Manche Wortschöpfungen sind direkt dem bloßen Unverstand zu verdanken. Tumbe Bildungshuber nutzen zum Beispiel gern das wundersame Kunstwort Quantensprung. Dieses Wort hatte ein Physikgenie des vorigen Jahrhunderts in die Welt gesetzt, um den Wechsel eines Neurons von dem einen zu einem benachbarten Quant zu beschreiben. Es handelte sich um eine extrem geringe, kaum messbare Entfernung und keineswegs um eine staunenswerte Distanz oder gar einen olympiaverdächtigen Höhenunterschied, wie viele Leute selber glauben und glauben machen wollen.
Ähnlich erging es dem beliebten Geschäftsmodell. Modell nennt man die Verkleinerung einer ziemlich klobigen, unhandlichen Form, des modus nämlich. Die Wortbedeutung „Modells“ versackte irgendwann im Wörtersumpf und die Herren Grundbesitzer benutzten das Wort schon bald darauf für das Baumuster von Getreidemühlen. 150 Jahre später sprach man schon von Geschäftsmodell, wenn eine verdächtige Methode der Geldvermehrung diskutiert wurde. Auch in der Nachkriegswirtschaft des 20. Jahrhunderts gingen Börsenzocker und Finanzmakler dazu über, einen Weg zu leistungsfreien Gewinnen samt zugehöriger Steuertricks als Geschäftsmodell zu preisen. Populär wurde das Wort endlich durch die Betrügereien des Bernie Cornfeld und seine International Oversea Services (IOS), die sogar von bedeutenden, höchstrangigen Politikern (Bonn!) mitgetragen und -verbreitet wurden. Das jüngste Geschäftsmodell dieser Art wartet derzeit übrigens gerade vor europäischen Richtertischen: Internationale Modellliebhaber hatten vor knapp 15 Jahren entdeckt, wie dem (nicht nur dem gestrengen deutschen) Fiskus nach cum/ex-Geschäften generöse Rückzahlungsmillionen zu entlocken sind.
Da nun weder der Quantensprung noch das Geschäfts-modell zu einem Messebesuch und ausgerechnet in New York motivieren kann, bleibt doch wenigstens die Innovation, die vorgibt, sie werde wie eine Vitamin-bombe das Kreative im Werktätigen buchstäblich explodieren lassen. Wie innovativ ist d a s denn?
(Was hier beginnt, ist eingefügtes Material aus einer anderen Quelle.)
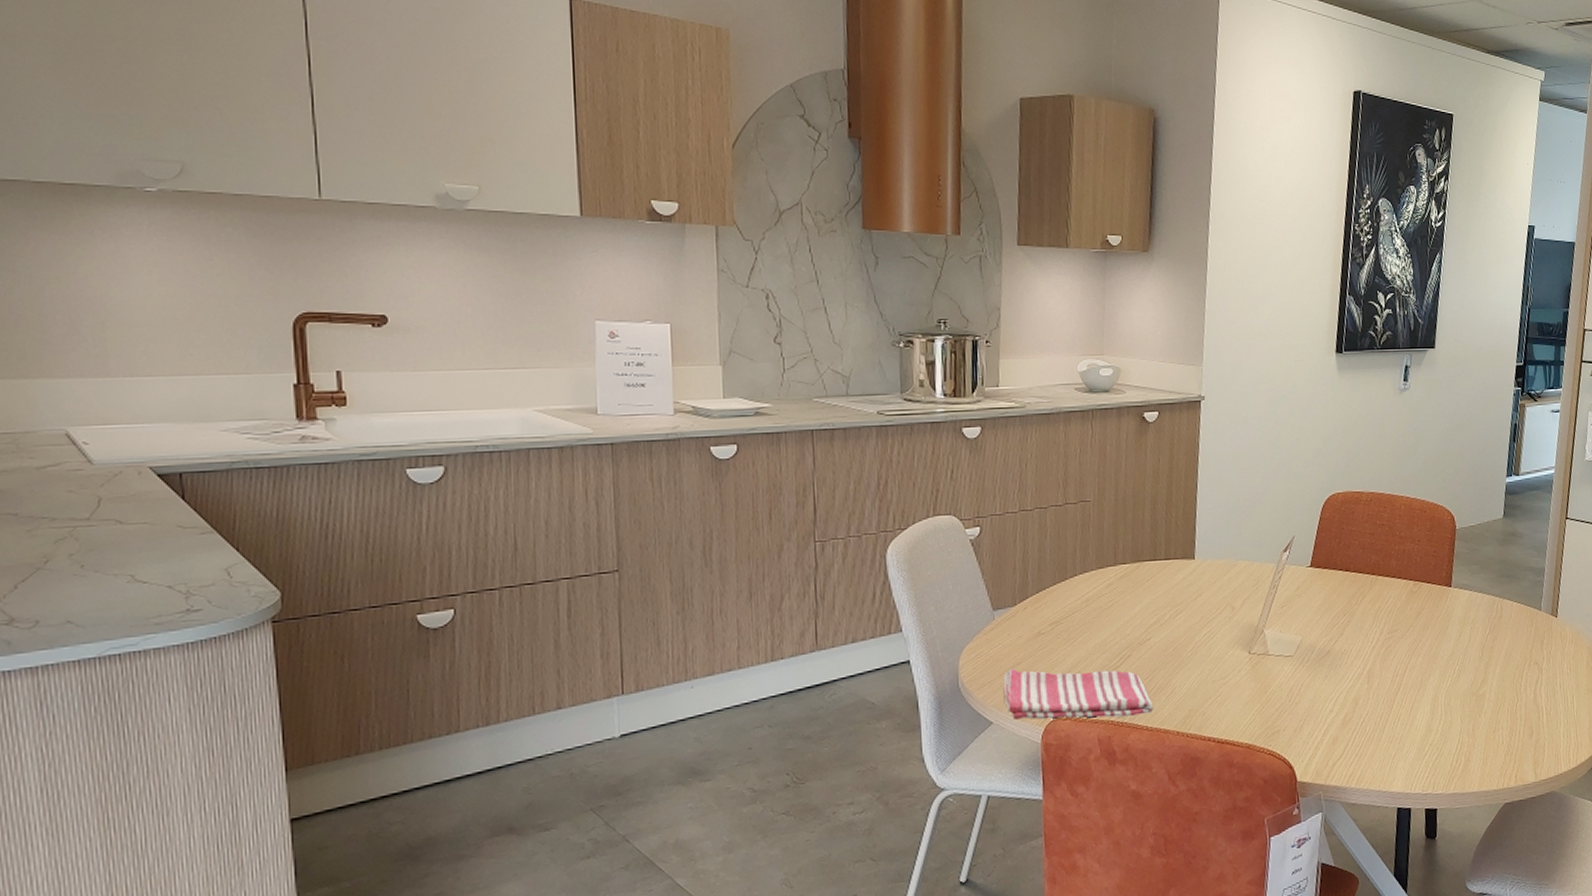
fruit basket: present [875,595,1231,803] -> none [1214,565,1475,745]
Die Innovation ist nicht wirklich das, was sie zu sein vorgibt. Sie ist ja keineswegs das an sich Neue, sondern bezeichnet allein den Vorgang, wenn einem noch Unwissenden eingetrichtert wird, was für diesen und alle vergleichbaren Wissenskreise bis dahin wirklich unbekannt war und daher noch neu ist. „Innovation“ kann und darf man es also nennen, wenn jemand aufgeklärt, unterrichtet oder belehrt wird. Das setzt jedenfalls ein Lehrer-Schüler-Verhältnis voraus. Frei Carl Valentin: Nicht für den Lehrenden, sondern nur für den Lernenden ist die Neuigkeit neu. Danach kennt er sie ja schon.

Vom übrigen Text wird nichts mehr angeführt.